Job item = Each entry, from beginning to end, is to be transcribed verbatim.
── Record extracts
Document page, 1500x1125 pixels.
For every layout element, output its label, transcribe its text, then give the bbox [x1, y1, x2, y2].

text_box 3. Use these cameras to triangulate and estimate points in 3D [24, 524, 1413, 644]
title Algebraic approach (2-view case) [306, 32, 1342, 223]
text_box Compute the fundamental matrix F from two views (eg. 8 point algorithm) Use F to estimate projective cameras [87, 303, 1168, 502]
────
Response to the task =
Document page, 1500x1125 pixels.
For every layout element, output its label, transcribe its text, then give the bbox [x1, y1, x2, y2].

text_box 3. Use these cameras to triangulate and estimate points in 3D [24, 524, 1413, 644]
title Algebraic approach (2-view case) [306, 32, 1342, 223]
text_box Compute the fundamental matrix F from two views (eg. 8 point algorithm) Use F to estimate projective cameras [87, 303, 1168, 502]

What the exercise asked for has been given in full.